##### Lesetext #####

Natürlich ist es keine Flucht aus der Schweiz, aus Zermatt, wo es geschneit und gewindet hat und fast alles an Ski-Trainings und -Rennen abgesagt wurde, was überhaupt abgesagt werden konnte. So auch die beiden Abfahrten der Frauen am Samstag und am Sonntag wegen starker Windböen. Und doch wirkt es irgendwie so, nach dem, was in den letzten zwei Wochen passiert ist.

Zwei Trainings fanden auf der Piste Gran Becca von Zermatt hinunter nach Cervinia im Aostatal statt, je eines bei den Männern und den Frauen – und keine einzige Abfahrt. Angesagt waren insgesamt sechs Trainings und vier Speed-Events. Und jetzt also fliegt die Schweizer Delegation nach Übersee, obwohl die Strecke am Matterhorn eigentlich bereitstünde für weitere Testfahrten in den nächsten zwei Wochen – und die kommenden Rennen in der Heimat in St. Moritz stattfinden.

Workers remove gates after the women's downhill race was cancelled due to strong winds, on the new ski course "Gran Becca" at the Alpine Skiing FIS Ski World Cup Zermatt-Cervinia, in Cervinia, Italy, Sunday, November 19, 2023. (KEYSTONE/Jean-Christophe Bott)

Zum einen begründen die Verantwortlichen diese Entscheidung, die schon vor rund zwei Wochen getroffen wurde, mit der Unterlage aus Kunstschnee, die sie auf dem Zermatter Gletscher nicht antreffen. Zum anderen ist es eben auch die unsichere Wetterlage auf über 3000 Metern über Meer an exponierter Stelle ohne Bäume, die sie ins Flugzeug treibt.

Ökologisch absurd, sportlich begründbar

Für Aussenstehende wirkt die Reiserei reichlich absurd, nicht zuletzt aus ökologischer Sicht. Sportlich aber ist sie begründbar, will Swiss-Ski seinen Athletinnen doch die bestmöglichen Bedingungen bieten. Und da es in Europa schlicht keine Abfahrtspiste gibt, die in dieser Jahreszeit befahren werden könnte, weichen sie aus. Die Ausnahme wäre einzig Zermatt.

Doch die Lust, hier noch auf gute Bedingungen zu warten, dürfte so manchem Team vergangen sein, kaum eines bleibt hier. Die Premiere im Vorjahr fiel aus, weil zu wenig Schnee lag. Oder weil die Organisatoren nach dem Schnellentscheid des Weltverbands FIS, der die Rennen unbedingt schon 2022 wollte, zu wenig Schneedepots angelegt hatten. In diesem Jahr gab es von diesen fünf statt zwei. Nun wäre gar keines notwendig gewesen, so viel Schnee fiel in den letzten Wochen. Teils eben gar zu viel.

##### Gespeicherte Daten #####

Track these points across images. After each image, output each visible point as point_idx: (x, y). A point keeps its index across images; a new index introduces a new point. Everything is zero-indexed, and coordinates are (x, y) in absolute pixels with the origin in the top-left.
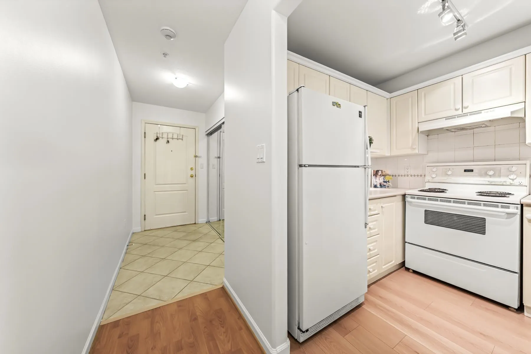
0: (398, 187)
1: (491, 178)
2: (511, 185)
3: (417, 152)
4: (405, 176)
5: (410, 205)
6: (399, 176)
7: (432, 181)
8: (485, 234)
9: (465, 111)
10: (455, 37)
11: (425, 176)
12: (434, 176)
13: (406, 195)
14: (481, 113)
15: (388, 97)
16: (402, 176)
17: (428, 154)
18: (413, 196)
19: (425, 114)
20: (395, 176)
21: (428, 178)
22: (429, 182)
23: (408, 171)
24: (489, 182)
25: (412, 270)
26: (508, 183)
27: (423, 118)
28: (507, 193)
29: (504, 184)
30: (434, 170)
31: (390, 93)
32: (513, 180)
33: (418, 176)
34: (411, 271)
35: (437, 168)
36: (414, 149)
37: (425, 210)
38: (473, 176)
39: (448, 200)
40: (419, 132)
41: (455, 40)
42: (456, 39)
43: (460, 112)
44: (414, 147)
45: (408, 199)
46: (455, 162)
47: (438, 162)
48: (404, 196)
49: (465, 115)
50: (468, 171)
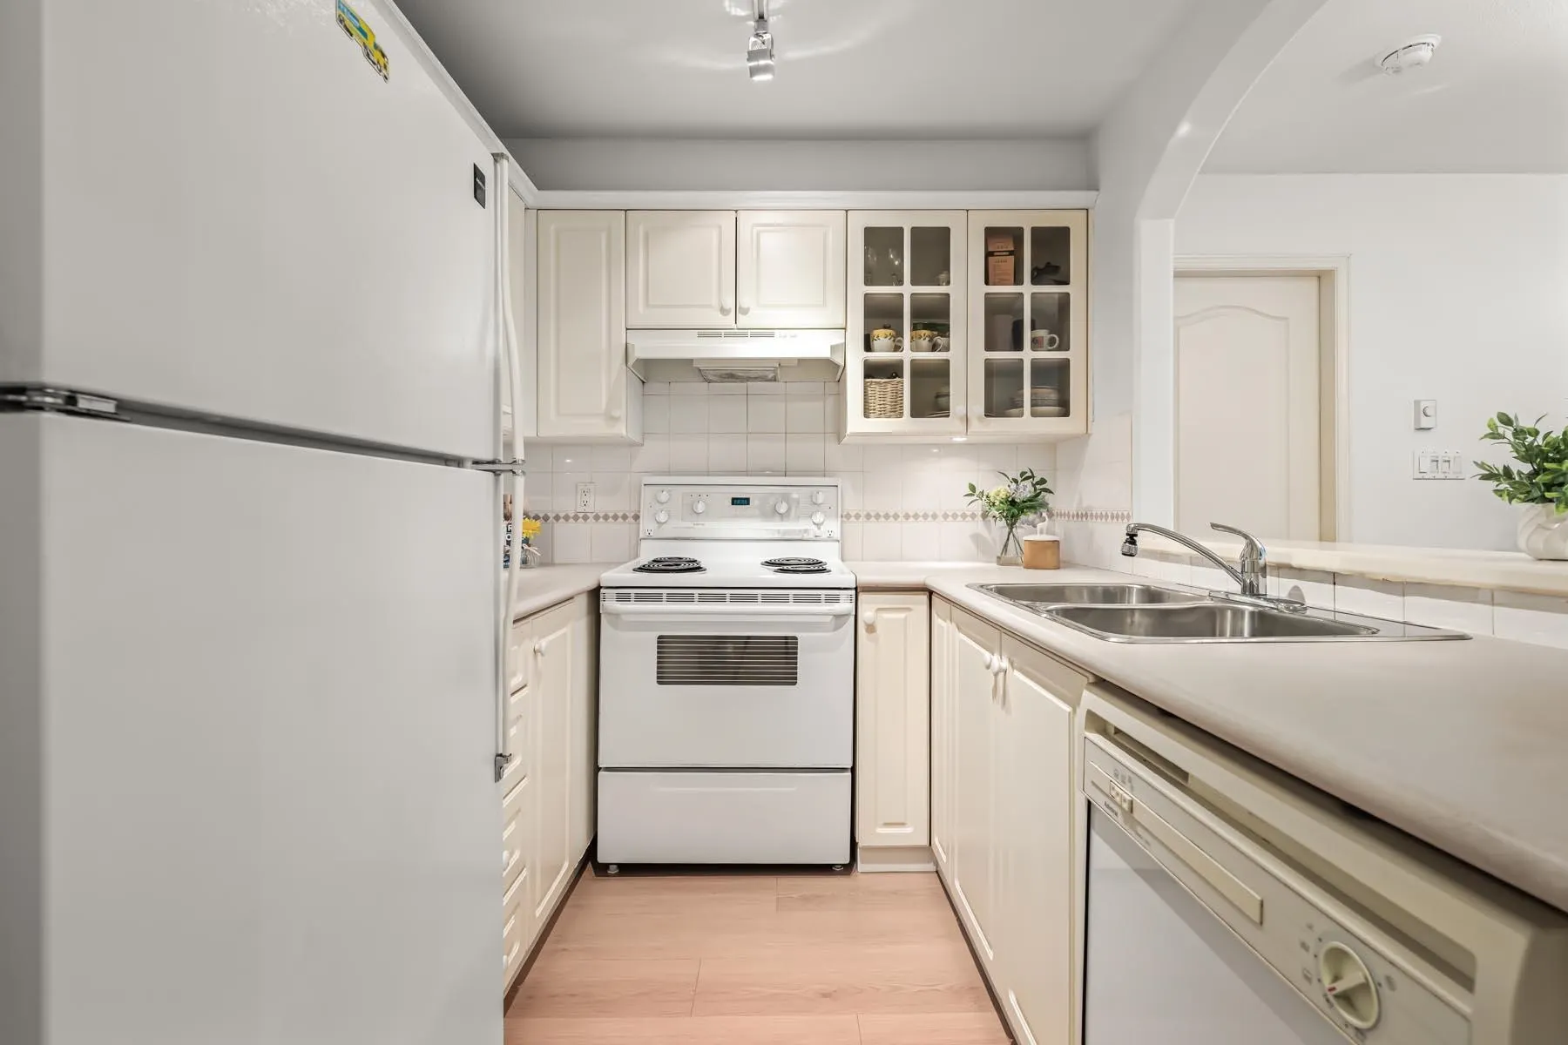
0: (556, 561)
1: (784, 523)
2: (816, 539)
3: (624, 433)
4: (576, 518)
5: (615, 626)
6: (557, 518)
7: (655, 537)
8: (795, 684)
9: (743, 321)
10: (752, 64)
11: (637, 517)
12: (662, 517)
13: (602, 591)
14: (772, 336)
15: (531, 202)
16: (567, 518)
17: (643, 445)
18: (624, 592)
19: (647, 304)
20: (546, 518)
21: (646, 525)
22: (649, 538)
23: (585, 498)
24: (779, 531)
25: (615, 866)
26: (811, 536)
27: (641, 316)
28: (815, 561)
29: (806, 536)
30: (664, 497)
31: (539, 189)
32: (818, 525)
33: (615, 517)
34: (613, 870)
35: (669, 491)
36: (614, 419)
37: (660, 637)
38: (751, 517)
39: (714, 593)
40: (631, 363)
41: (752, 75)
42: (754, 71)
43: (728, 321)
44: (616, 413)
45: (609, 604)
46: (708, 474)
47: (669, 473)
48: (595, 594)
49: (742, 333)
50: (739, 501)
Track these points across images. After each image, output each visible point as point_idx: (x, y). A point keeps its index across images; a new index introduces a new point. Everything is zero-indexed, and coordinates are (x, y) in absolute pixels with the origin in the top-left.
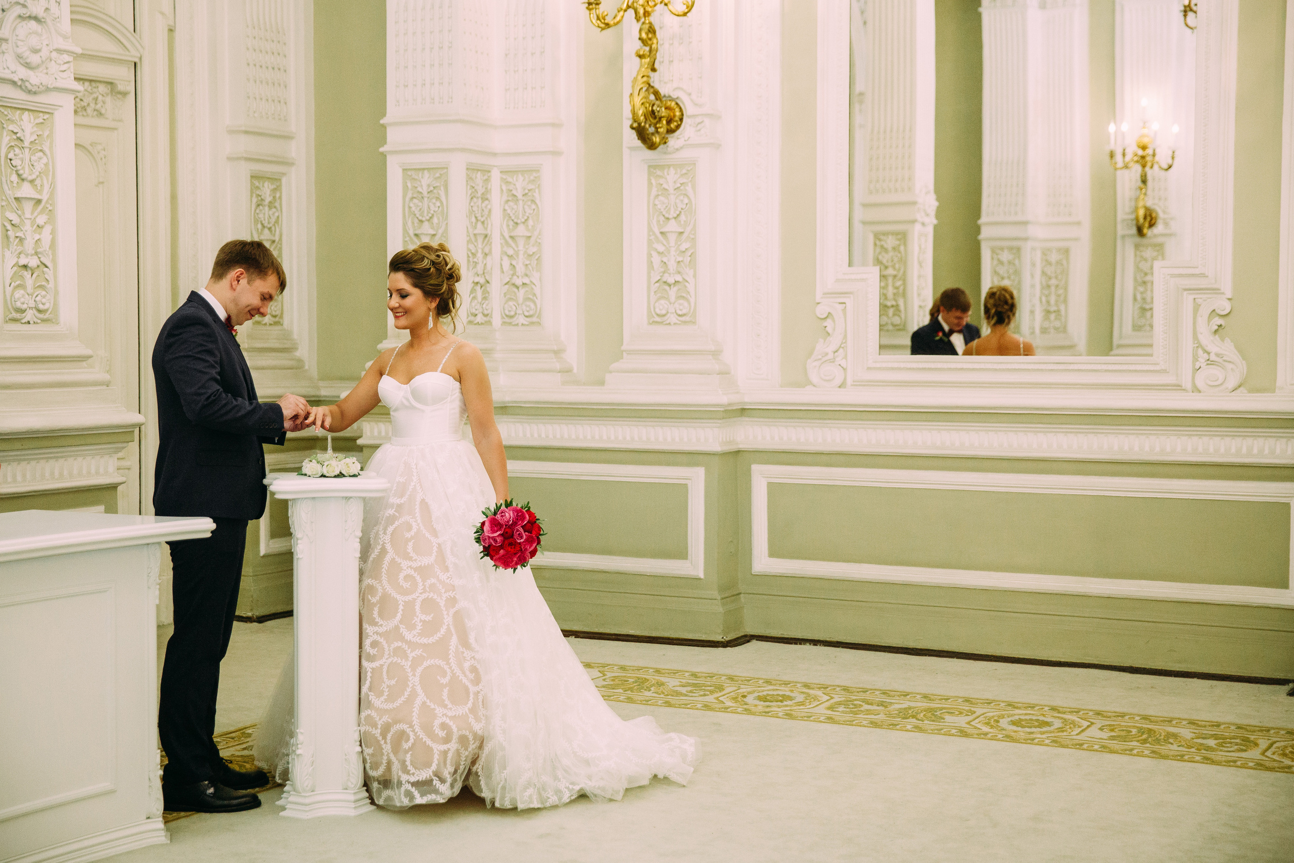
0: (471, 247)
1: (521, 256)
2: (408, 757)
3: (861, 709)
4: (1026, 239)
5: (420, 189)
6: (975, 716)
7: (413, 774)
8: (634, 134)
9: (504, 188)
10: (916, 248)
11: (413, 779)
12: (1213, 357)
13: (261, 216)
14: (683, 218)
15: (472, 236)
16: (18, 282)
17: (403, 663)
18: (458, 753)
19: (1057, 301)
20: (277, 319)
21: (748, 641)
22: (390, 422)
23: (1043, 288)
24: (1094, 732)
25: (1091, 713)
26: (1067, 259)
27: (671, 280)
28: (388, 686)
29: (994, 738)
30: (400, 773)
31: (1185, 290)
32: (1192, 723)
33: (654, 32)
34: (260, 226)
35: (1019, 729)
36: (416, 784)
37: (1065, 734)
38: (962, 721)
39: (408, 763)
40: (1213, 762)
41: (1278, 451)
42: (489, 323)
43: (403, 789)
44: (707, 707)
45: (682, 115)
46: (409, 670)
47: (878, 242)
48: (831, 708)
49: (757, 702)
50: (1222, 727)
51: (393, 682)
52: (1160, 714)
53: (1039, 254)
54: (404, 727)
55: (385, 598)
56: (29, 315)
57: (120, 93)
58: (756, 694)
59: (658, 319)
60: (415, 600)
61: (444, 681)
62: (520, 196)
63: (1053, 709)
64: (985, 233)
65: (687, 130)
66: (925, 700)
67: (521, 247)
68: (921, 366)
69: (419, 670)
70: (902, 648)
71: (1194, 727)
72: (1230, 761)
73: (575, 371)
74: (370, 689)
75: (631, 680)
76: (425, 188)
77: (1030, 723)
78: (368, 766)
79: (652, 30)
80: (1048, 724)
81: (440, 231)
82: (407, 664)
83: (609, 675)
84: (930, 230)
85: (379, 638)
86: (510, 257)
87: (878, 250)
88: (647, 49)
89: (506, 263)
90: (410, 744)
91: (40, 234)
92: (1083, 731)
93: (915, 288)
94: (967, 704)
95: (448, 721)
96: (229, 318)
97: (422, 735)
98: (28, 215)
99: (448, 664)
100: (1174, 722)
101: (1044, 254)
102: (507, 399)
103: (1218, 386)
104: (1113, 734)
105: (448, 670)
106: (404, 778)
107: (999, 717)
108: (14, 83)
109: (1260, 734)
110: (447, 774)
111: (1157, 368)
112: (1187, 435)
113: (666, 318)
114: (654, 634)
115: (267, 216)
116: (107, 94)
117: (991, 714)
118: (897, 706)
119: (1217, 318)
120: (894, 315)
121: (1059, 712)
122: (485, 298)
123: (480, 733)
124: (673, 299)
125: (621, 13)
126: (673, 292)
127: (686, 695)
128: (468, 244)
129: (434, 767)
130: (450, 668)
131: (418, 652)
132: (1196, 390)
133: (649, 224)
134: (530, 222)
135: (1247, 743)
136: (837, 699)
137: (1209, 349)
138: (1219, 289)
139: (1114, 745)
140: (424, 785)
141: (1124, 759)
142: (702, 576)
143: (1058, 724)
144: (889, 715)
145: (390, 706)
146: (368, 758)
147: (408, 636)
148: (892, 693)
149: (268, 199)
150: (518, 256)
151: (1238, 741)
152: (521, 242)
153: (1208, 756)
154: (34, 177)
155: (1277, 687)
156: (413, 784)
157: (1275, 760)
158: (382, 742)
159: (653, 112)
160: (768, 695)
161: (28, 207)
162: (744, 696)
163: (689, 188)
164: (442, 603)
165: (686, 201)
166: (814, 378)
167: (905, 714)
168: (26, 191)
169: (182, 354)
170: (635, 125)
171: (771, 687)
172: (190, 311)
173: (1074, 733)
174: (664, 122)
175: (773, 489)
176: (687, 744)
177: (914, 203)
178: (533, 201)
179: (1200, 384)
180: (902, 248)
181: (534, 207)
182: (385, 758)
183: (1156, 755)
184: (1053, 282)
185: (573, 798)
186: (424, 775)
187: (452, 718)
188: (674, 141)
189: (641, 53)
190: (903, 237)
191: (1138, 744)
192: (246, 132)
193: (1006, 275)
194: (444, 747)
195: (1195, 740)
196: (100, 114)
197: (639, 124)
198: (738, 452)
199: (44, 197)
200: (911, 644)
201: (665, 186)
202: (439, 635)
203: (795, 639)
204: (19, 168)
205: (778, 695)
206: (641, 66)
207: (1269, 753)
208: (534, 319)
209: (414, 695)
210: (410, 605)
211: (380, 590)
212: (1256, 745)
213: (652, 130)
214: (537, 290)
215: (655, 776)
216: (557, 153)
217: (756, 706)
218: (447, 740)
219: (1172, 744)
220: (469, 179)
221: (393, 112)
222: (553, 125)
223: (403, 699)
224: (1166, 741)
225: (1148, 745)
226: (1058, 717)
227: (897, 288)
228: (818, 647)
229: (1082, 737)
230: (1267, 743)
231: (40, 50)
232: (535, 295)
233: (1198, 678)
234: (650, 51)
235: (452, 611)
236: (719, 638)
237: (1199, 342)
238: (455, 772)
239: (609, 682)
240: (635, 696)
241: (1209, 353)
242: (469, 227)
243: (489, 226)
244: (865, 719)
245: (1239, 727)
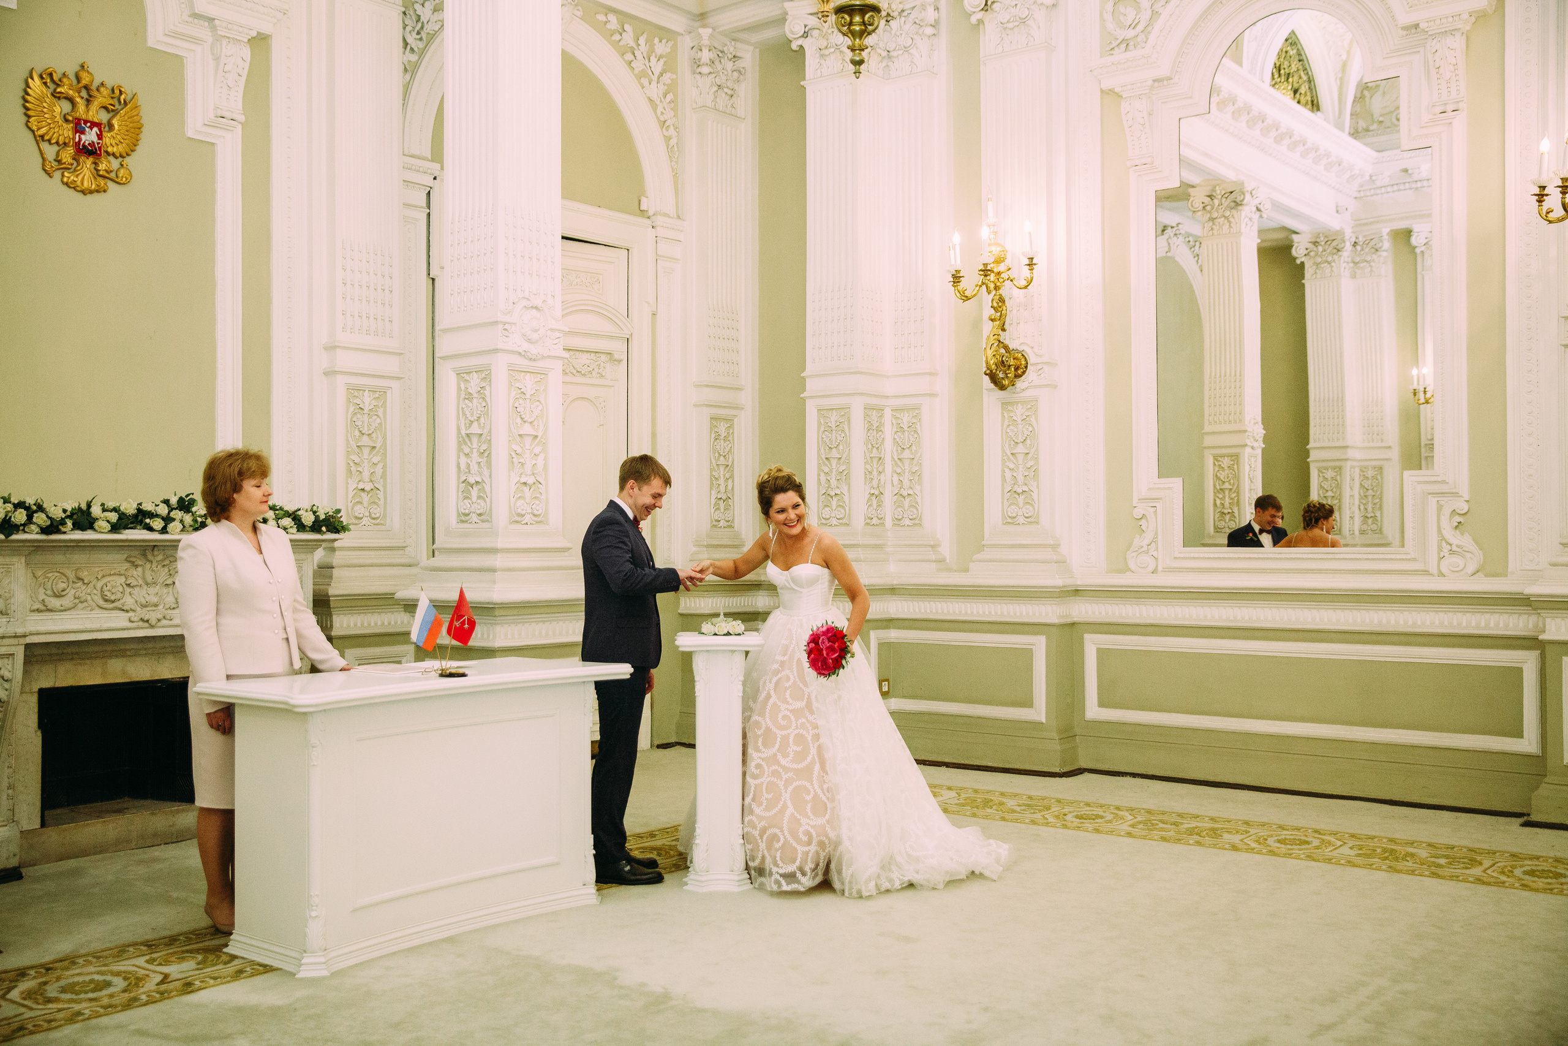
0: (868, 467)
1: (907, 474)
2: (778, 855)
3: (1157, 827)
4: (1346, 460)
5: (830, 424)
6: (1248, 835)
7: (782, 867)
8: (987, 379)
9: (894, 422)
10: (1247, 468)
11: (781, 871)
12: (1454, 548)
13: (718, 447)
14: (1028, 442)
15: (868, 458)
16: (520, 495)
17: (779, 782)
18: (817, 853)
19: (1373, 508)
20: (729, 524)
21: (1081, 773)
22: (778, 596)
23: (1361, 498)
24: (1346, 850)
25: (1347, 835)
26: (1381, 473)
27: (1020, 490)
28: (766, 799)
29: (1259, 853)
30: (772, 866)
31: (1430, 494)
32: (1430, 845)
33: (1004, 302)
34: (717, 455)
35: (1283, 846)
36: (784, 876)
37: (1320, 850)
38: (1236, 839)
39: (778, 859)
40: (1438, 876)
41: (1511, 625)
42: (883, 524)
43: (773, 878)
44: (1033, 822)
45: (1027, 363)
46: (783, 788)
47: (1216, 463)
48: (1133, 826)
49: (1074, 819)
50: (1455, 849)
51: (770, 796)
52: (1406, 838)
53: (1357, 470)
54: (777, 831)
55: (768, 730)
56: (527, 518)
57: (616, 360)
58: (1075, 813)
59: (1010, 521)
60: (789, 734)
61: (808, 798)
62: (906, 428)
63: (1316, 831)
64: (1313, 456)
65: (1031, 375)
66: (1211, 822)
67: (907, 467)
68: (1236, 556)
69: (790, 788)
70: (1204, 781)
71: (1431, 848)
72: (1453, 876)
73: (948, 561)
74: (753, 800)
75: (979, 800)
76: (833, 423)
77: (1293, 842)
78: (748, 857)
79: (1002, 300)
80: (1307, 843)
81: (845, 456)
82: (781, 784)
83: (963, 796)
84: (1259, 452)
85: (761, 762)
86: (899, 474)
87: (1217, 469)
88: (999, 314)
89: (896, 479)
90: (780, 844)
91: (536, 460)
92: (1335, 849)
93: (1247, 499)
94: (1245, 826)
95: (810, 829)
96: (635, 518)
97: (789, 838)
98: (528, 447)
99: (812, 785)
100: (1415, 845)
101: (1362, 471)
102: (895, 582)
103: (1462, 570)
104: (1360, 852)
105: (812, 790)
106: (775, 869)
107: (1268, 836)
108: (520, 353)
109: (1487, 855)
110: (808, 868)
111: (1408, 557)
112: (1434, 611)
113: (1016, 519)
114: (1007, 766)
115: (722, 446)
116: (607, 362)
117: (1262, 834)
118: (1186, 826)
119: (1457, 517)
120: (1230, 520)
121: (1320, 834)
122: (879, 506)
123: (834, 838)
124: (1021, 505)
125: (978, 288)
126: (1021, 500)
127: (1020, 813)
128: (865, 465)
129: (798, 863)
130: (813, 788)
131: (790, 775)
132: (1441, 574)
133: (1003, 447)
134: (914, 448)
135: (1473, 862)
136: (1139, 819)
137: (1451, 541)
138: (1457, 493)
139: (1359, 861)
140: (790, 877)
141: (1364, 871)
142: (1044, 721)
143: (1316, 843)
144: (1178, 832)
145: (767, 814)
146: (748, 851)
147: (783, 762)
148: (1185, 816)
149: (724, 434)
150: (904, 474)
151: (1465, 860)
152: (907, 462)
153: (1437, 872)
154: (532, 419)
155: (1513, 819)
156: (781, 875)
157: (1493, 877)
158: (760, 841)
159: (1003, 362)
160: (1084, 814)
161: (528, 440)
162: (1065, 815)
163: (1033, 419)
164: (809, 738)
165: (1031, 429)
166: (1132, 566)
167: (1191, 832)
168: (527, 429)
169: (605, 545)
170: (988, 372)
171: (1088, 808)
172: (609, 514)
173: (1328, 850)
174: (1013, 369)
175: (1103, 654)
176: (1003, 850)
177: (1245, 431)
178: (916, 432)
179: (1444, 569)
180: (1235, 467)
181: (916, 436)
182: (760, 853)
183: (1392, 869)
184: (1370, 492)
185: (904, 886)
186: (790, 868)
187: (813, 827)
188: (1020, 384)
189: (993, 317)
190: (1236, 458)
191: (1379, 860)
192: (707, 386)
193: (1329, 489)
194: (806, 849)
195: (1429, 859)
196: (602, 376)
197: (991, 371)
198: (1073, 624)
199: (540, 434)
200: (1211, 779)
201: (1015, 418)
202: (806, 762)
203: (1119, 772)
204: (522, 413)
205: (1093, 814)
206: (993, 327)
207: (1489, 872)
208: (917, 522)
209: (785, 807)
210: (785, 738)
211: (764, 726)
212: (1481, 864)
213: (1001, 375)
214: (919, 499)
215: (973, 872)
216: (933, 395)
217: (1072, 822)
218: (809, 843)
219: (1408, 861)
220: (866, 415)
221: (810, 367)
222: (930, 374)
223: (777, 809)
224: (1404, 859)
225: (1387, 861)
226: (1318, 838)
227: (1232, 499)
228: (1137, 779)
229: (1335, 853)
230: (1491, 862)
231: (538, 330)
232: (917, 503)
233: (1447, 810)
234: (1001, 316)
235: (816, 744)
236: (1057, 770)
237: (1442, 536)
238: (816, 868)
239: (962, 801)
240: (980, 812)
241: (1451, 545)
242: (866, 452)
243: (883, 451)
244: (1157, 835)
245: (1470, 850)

#####

### Aufgabe 1
Prüfe anhand des Berichts über die abgesagten Skirennen in Zermatt, ob die Aussagen (a), (b) und (c) zutreffen, und belege jedes Ja oder Nein mit dem entscheidenden Wortlaut des Berichts als wörtlichem Zitat.
(a) Die Entscheidung, nach Übersee zu fliegen, fiel erst nach den Absagen am Wochenende.
(b) In diesem Jahr wurden fünf Schneedepots angelegt.
(c) Auf der Piste Gran Becca fanden insgesamt vier Trainings statt.
### Aufgabe 2
Setze den Bericht über die abgesagten Skirennen in Zermatt im selben Stil mit ein bis zwei Absätzen fort.

### Ausgabe 1
(a) Nein: „diese Entscheidung, die schon vor rund zwei Wochen getroffen wurde“
(b) Ja: „In diesem Jahr gab es von diesen fünf statt zwei.“
(c) Nein: „Zwei Trainings fanden auf der Piste Gran Becca von Zermatt hinunter nach Cervinia im Aostatal statt“

### Ausgabe 2
OK-Präsident Franz Julen zückt seinen Plan mit roten und grünen Punkten, die zeigen, wie oft in den letzten knapp eineinhalb Jahrzehnten freie Fahrt herrschte hier oben und wann nicht trainiert werden konnte. «Drei, vier Tage so, dann zwei, drei Tage wieder anders», sagt er. Das Wetter um diese Jahreszeit: eine Lotterie. Seit 2010 habe es das erst einmal gegeben, dass drei Wochen dermassen miese Bedingungen geherrscht hätten, sagt Julen auch noch. Aber auch nur einmal war das Wetter über so lange Zeit gut. Fakt ist: Vor dem Wind haben viele gewarnt, schon als das Projekt 2019 vorgestellt wurde, vor dem frühen Zeitpunkt im Spätherbst ebenso.

Was bleibt? Ein Scherbenhaufen

Doch der Anlass wirkte schlicht zu verlockend: eine Abfahrt mit dem Matterhorn im Rücken – wenngleich nicht von seiner schönsten Seite; erste länderübergreifende Weltcuprennen auf Schweizer und italienischem Boden; Speed-Auftakt, volle Aufmerksamkeit der ganzen Ski-Welt. Nach zwei Jahren bleibt ein Scherbenhaufen zurück.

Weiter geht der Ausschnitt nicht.